━━━ Records provided
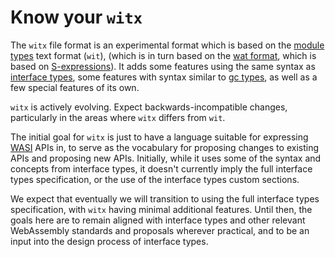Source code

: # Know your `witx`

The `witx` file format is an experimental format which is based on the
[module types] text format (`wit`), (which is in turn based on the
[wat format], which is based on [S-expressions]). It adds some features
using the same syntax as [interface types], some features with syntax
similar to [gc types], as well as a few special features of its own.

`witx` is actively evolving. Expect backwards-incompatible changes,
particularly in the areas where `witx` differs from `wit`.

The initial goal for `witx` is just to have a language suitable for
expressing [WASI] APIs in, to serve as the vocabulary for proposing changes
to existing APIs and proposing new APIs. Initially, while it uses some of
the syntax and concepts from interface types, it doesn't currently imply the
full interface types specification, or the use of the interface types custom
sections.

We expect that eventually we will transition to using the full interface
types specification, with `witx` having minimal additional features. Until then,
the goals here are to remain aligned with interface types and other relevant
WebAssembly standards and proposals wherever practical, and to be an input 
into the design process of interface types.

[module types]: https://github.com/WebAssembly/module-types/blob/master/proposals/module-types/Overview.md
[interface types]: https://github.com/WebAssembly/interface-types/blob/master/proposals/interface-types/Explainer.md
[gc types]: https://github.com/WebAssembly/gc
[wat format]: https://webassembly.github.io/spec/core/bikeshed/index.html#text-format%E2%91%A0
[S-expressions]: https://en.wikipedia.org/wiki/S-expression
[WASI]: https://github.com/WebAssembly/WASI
━━━━━━
Your assignment ::
Without the pictures, give all of the entries above again exactly.

Solution for this problem ::
Source code

: # Know your `witx`

The `witx` file format is an experimental format which is based on the
[module types] text format (`wit`), (which is in turn based on the
[wat format], which is based on [S-expressions]). It adds some features
using the same syntax as [interface types], some features with syntax
similar to [gc types], as well as a few special features of its own.

`witx` is actively evolving. Expect backwards-incompatible changes,
particularly in the areas where `witx` differs from `wit`.

The initial goal for `witx` is just to have a language suitable for
expressing [WASI] APIs in, to serve as the vocabulary for proposing changes
to existing APIs and proposing new APIs. Initially, while it uses some of
the syntax and concepts from interface types, it doesn't currently imply the
full interface types specification, or the use of the interface types custom
sections.

We expect that eventually we will transition to using the full interface
types specification, with `witx` having minimal additional features. Until then,
the goals here are to remain aligned with interface types and other relevant
WebAssembly standards and proposals wherever practical, and to be an input 
into the design process of interface types.

[module types]: https://github.com/WebAssembly/module-types/blob/master/proposals/module-types/Overview.md
[interface types]: https://github.com/WebAssembly/interface-types/blob/master/proposals/interface-types/Explainer.md
[gc types]: https://github.com/WebAssembly/gc
[wat format]: https://webassembly.github.io/spec/core/bikeshed/index.html#text-format%E2%91%A0
[S-expressions]: https://en.wikipedia.org/wiki/S-expression
[WASI]: https://github.com/WebAssembly/WASI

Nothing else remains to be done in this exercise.